Moto X deep dive review: Hype aside, it's a really good phone

The Moto X Android smartphone may not be as groundbreaking as expected, but it offers consumers a great mobile experience.

The introduction of the Moto X last Thursday was accompanied by a great deal of hoopla from Motorola Mobility, which was acquired by Google a year ago, and no small amount of curiosity from the press and from users, who were eager to find out what the first phone designed after the acquisition would be like.

Moto X
The Moto X has been designed to be attractive to consumers.

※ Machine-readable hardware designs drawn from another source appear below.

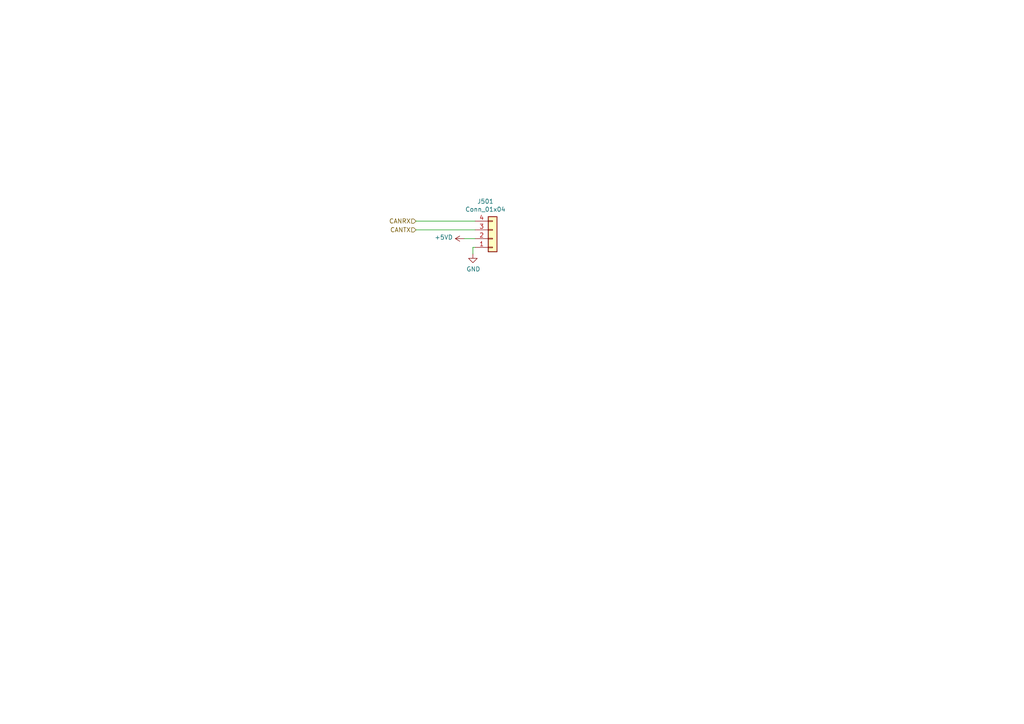
<source format=kicad_sch>
(kicad_sch (version 20211123) (generator eeschema)

  (uuid 11547ba3-d459-4ced-9333-92979d5b86e1)

  (paper "A4")

  (title_block
    (title "Connector Cube V2")
    (date "2021-12-21")
    (rev "V2.00A")
    (company "CubeDeb-F4DEB")
    (comment 1 "BUS CAN")
  )

  


  (wire (pts (xy 137.795 64.135) (xy 120.65 64.135))
    (stroke (width 0) (type default) (color 0 0 0 0))
    (uuid 1c7ec62e-d96c-4a0d-ac32-e919b90a3c5b)
  )
  (wire (pts (xy 137.795 69.215) (xy 134.62 69.215))
    (stroke (width 0) (type default) (color 0 0 0 0))
    (uuid 2056f16f-2d4a-4f35-8a56-49ab69eeef16)
  )
  (wire (pts (xy 137.16 71.755) (xy 137.16 73.66))
    (stroke (width 0) (type default) (color 0 0 0 0))
    (uuid 56b53988-7c92-40d8-a754-683f4429d93e)
  )
  (wire (pts (xy 137.795 71.755) (xy 137.16 71.755))
    (stroke (width 0) (type default) (color 0 0 0 0))
    (uuid 9ad8e352-005c-4299-8beb-56f3b58c96b7)
  )
  (wire (pts (xy 137.795 66.675) (xy 120.65 66.675))
    (stroke (width 0) (type default) (color 0 0 0 0))
    (uuid c2079b33-906e-4c67-b0b6-7e228acc166b)
  )

  (hierarchical_label "CANRX" (shape input) (at 120.65 64.135 180)
    (effects (font (size 1.27 1.27)) (justify right))
    (uuid 3a274653-eff3-4ffe-9be8-2bfd0950af0a)
  )
  (hierarchical_label "CANTX" (shape input) (at 120.65 66.675 180)
    (effects (font (size 1.27 1.27)) (justify right))
    (uuid 60628c1f-f7b2-4a4b-be6f-62bc1a819432)
  )

  (symbol (lib_id "Connector_Generic:Conn_01x04") (at 142.875 69.215 0) (mirror x) (unit 1)
    (in_bom yes) (on_board yes)
    (uuid 00000000-0000-0000-0000-000061b71016)
    (property "Reference" "J501" (id 0) (at 140.7922 58.42 0))
    (property "Value" "Conn_01x04" (id 1) (at 140.7922 60.7314 0))
    (property "Footprint" "Connector_JST:JST_GH_BM04B-GHS-TBT_1x04-1MP_P1.25mm_Vertical" (id 2) (at 142.875 69.215 0)
      (effects (font (size 1.27 1.27)) hide)
    )
    (property "Datasheet" "~" (id 3) (at 142.875 69.215 0)
      (effects (font (size 1.27 1.27)) hide)
    )
    (pin "1" (uuid 2717f789-6e9a-45e5-ba68-0e97a483a090))
    (pin "2" (uuid f21a2c3b-3754-4d5f-9b26-191ad8769b23))
    (pin "3" (uuid c06b07a5-81e8-4fba-b75f-eafa053e1406))
    (pin "4" (uuid f27a0a1a-93ad-49f4-89fe-1730de977ec9))
  )

  (symbol (lib_id "power:+5VD") (at 134.62 69.215 90) (unit 1)
    (in_bom yes) (on_board yes)
    (uuid 00000000-0000-0000-0000-000061b73c7c)
    (property "Reference" "#PWR0201" (id 0) (at 138.43 69.215 0)
      (effects (font (size 1.27 1.27)) hide)
    )
    (property "Value" "+5VD" (id 1) (at 131.3688 68.834 90)
      (effects (font (size 1.27 1.27)) (justify left))
    )
    (property "Footprint" "" (id 2) (at 134.62 69.215 0)
      (effects (font (size 1.27 1.27)) hide)
    )
    (property "Datasheet" "" (id 3) (at 134.62 69.215 0)
      (effects (font (size 1.27 1.27)) hide)
    )
    (pin "1" (uuid 7a892666-f893-4a9e-a892-48887ab6e38d))
  )

  (symbol (lib_id "power:GND") (at 137.16 73.66 0) (unit 1)
    (in_bom yes) (on_board yes)
    (uuid 00000000-0000-0000-0000-000061b740ef)
    (property "Reference" "#PWR0202" (id 0) (at 137.16 80.01 0)
      (effects (font (size 1.27 1.27)) hide)
    )
    (property "Value" "GND" (id 1) (at 137.287 78.0542 0))
    (property "Footprint" "" (id 2) (at 137.16 73.66 0)
      (effects (font (size 1.27 1.27)) hide)
    )
    (property "Datasheet" "" (id 3) (at 137.16 73.66 0)
      (effects (font (size 1.27 1.27)) hide)
    )
    (pin "1" (uuid 49b7236a-821c-4deb-be5e-c6a591113940))
  )
)

</source>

I've been using the Moto X as my sole smartphone since Thursday, putting it through its paces. And while the Moto X is not any kind of revolution in mobile technology, neither is it the complete disappointment that some are complaining about. Instead, it is an interesting attempt at a user-friendly and configurable mobile device.

First, the specs

The Moto X, which will be available at the end of August from all four major U.S. carriers, is lightweight and smaller than some of the more powerful smartphones out there -- or, for that matter, some of Motorola's recently announced phones. If you compare it with Motorola's upcoming Droid Ultra, which, like the Moto X, is priced at $199 with a 2-year contract, there are many similarities -- along with a couple of major differences.

To begin with, the Moto X, with its 4.7-in. display, measures a modest 5.09 x 2.57 in.; the back is curved (more on that later) and so its depth ranges from 0.22 to 0.41 in. It weighs 4.58 oz. On the other hand, the Droid Ultra, which comes with a 5-in. display, is somewhat larger at 5.41 x 2.80 x 0.28 in. and weighs 4.83 oz., only slightly heavier.

Both phones come with Motorola's X8 Mobile Computing System, which includes a Qualcomm Snapdragon S4 Pro dual-core processor and two additional processors that handle natural language and contextual computing. They both come with 2GB RAM and 16GB storage (although there will be a 32GB version of the Moto X for an extra $50).

The displays' specs are also similar. Both offer AMOLED Gorilla Glass displays with 1280 x 720 resolution, although the Moto X has a slightly better 316 pixels per inch (PPI) compared to the Droid Ultra's 294. And both have 10-megapixel rear cameras and 2-megapixel front cameras.

Both support Bluetooth 4.0 LE + EDR, can connect over 4G LTE networks and can be used as a mobile hotspot. Both also support 802.11n Wi-Fi, although the Moto X adds 802.11ac to the mix.

Even the software is much the same. Both cameras ship with Android 4.2.2 (instead of the more recent Android 4.3), along with a number of added features such as Touchless Control, which lets you activate the phone with your voice, and Active Display, which shows information on the screen when the phone is moved even slightly.

So what does the Moto X bring to the table that offsets the Droid Ultra's larger display? And, for that matter, how does Motorola/Google plan to compete with phones such as the HTC One or the Galaxy S4, with their 1080p displays?

Look and feel

To begin with, style. The Moto X has been specifically designed as a consumer-focused smartphone, and company representatives emphasize the device's look and ease-of-use features.

According to company reps at the press introduction, the Moto X has been purposefully made smaller in order to be more comfortable to hold and use. This is in contrast to what seems to be a general trend toward larger screens; as this was being written, rumors were spreading that Samsung was about to introduce a smartphone with a 6.3-in. display.

And the phone is very comfortable, although I'm not sure how much the rounded back has to do with that, since I tend to hold my phones by the edges. The case is made of a composite material with the feel of soft plastic, but I didn't get the impression that it was at all flimsy or fragile.

The general slimness of the phone is emphasized by the fact that the bezel around the 4.7-in. display is narrow and takes up as little space as possible. Motorola accomplishes this by not adding the capacitive hardware buttons that so many smartphones come with (unnecessarily, since current versions of Android come with onscreen versions of those buttons). In addition, the Moto X doesn't include any type of LED to signal new emails, messages or voicemails, something that the Active Display (more on that in a moment) makes moot.

Besides the front-facing and rear-facing cameras, there is the usual micro USB port on the bottom for power and a hardwire connection, and an audio port on the top. Both the power button and the volume rocker are on the right edge, an arrangement I've never been that fond of, since I occasionally hit the power button when I'm trying to increase the volume.